Task input>
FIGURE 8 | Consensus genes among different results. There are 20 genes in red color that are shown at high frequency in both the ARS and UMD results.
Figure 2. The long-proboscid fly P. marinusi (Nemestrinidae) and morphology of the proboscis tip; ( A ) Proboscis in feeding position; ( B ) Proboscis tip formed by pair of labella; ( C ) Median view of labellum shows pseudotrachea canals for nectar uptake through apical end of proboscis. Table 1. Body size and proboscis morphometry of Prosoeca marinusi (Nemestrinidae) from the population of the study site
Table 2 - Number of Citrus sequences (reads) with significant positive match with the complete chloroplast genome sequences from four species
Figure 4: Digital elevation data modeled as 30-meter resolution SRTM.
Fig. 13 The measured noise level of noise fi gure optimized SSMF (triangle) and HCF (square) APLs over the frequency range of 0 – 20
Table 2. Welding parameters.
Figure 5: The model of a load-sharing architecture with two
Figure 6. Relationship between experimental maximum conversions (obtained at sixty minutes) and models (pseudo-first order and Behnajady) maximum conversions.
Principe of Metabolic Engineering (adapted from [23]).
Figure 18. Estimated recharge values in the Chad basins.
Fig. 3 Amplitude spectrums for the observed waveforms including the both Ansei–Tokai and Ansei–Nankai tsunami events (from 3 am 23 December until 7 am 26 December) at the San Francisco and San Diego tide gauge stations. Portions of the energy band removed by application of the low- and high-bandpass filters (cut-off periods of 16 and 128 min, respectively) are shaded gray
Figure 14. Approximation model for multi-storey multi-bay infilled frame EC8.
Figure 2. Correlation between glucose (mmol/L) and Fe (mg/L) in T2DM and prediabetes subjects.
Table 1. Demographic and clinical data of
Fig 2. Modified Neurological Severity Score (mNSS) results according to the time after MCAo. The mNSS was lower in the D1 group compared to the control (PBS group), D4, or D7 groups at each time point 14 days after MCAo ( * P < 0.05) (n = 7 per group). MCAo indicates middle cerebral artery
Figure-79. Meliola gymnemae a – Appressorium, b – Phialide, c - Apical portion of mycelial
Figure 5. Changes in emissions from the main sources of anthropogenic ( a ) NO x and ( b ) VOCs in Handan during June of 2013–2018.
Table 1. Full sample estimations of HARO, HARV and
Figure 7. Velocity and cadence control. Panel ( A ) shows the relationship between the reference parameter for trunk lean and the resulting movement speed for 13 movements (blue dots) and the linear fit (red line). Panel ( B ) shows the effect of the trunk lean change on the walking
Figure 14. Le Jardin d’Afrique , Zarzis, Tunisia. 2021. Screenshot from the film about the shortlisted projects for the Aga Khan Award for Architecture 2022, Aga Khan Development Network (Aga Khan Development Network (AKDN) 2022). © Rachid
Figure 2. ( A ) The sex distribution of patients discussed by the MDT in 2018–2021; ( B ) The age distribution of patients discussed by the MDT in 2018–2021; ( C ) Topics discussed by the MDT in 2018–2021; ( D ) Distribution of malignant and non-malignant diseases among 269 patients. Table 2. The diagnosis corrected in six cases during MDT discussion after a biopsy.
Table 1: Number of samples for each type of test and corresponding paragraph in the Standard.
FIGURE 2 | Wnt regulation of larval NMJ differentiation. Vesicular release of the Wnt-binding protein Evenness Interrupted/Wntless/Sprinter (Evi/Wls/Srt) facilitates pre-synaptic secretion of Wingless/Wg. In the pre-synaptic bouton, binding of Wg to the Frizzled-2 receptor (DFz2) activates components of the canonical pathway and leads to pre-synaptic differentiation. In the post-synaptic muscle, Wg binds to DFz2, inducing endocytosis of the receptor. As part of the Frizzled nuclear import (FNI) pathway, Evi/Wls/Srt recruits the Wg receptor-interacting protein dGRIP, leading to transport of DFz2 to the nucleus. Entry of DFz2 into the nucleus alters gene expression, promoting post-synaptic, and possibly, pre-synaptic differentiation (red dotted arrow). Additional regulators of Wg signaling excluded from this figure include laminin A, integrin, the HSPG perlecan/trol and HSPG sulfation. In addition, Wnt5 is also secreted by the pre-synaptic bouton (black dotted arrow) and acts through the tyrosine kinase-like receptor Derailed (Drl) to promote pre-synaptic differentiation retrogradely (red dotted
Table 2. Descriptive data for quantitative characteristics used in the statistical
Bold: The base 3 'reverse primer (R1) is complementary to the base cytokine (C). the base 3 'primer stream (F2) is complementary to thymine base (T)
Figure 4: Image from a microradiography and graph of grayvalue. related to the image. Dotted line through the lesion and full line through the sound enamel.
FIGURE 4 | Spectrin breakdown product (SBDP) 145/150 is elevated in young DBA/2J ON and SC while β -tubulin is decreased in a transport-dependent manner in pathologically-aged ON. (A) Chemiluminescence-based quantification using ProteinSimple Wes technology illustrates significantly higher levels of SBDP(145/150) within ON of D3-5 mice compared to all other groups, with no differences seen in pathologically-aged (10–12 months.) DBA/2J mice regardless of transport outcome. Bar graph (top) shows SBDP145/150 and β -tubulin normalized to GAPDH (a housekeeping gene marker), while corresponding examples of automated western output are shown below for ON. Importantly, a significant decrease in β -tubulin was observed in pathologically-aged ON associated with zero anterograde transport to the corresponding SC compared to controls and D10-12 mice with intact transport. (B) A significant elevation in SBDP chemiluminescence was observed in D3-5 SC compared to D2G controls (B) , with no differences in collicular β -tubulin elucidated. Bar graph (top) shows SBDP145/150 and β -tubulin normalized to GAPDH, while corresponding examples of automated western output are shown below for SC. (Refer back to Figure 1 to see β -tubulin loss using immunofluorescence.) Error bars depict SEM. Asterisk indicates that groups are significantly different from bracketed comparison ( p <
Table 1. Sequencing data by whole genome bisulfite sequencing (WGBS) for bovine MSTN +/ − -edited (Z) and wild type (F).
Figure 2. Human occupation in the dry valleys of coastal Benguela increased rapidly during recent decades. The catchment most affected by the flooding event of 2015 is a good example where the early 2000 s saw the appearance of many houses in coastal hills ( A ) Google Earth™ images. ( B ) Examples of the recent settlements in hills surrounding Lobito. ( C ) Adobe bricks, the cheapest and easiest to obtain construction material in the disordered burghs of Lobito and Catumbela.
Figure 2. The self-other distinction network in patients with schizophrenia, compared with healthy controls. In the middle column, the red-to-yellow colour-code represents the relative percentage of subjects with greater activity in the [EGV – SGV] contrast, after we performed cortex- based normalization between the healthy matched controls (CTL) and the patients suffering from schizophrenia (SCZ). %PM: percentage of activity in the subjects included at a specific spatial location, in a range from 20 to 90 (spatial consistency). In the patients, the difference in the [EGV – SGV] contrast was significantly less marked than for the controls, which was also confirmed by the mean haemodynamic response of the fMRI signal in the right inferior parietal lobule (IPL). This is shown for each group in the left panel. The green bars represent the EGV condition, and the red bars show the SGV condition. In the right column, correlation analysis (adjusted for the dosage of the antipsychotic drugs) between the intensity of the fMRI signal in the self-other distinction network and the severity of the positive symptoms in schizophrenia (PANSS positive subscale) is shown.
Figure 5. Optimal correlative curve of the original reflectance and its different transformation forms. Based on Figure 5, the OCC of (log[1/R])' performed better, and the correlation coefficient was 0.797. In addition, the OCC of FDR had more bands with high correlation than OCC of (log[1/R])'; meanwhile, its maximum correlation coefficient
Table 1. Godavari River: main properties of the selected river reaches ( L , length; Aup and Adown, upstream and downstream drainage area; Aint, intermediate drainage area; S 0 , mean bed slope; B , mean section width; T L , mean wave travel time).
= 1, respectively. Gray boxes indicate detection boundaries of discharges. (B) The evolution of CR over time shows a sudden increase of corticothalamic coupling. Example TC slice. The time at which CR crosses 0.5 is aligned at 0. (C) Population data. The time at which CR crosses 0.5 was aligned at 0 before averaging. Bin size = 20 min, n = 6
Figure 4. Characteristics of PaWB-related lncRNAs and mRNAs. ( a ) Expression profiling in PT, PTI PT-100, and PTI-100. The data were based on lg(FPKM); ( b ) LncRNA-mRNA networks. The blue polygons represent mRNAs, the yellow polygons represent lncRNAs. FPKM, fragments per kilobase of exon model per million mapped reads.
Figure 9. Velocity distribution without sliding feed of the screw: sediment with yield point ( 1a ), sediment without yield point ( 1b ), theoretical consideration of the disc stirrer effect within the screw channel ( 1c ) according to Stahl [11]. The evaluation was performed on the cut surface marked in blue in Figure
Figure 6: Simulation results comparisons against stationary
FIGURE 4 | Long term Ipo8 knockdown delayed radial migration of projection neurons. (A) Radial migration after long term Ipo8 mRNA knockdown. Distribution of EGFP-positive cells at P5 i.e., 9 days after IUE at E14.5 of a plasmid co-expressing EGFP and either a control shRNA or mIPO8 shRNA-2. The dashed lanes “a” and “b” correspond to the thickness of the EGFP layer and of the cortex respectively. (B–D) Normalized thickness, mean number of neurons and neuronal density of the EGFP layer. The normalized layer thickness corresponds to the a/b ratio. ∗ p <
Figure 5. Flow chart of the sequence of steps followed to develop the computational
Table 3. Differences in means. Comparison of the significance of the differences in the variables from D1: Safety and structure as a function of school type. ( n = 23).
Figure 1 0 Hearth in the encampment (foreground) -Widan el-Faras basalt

Exercise objective> Considering only the data above, return the lines in which "main" occurs.

Solution to this exercise>
Figure 5. Changes in emissions from the main sources of anthropogenic ( a ) NO x and ( b ) VOCs in Handan during June of 2013–2018.
Table 1. Godavari River: main properties of the selected river reaches ( L , length; Aup and Adown, upstream and downstream drainage area; Aint, intermediate drainage area; S 0 , mean bed slope; B , mean section width; T L , mean wave travel time).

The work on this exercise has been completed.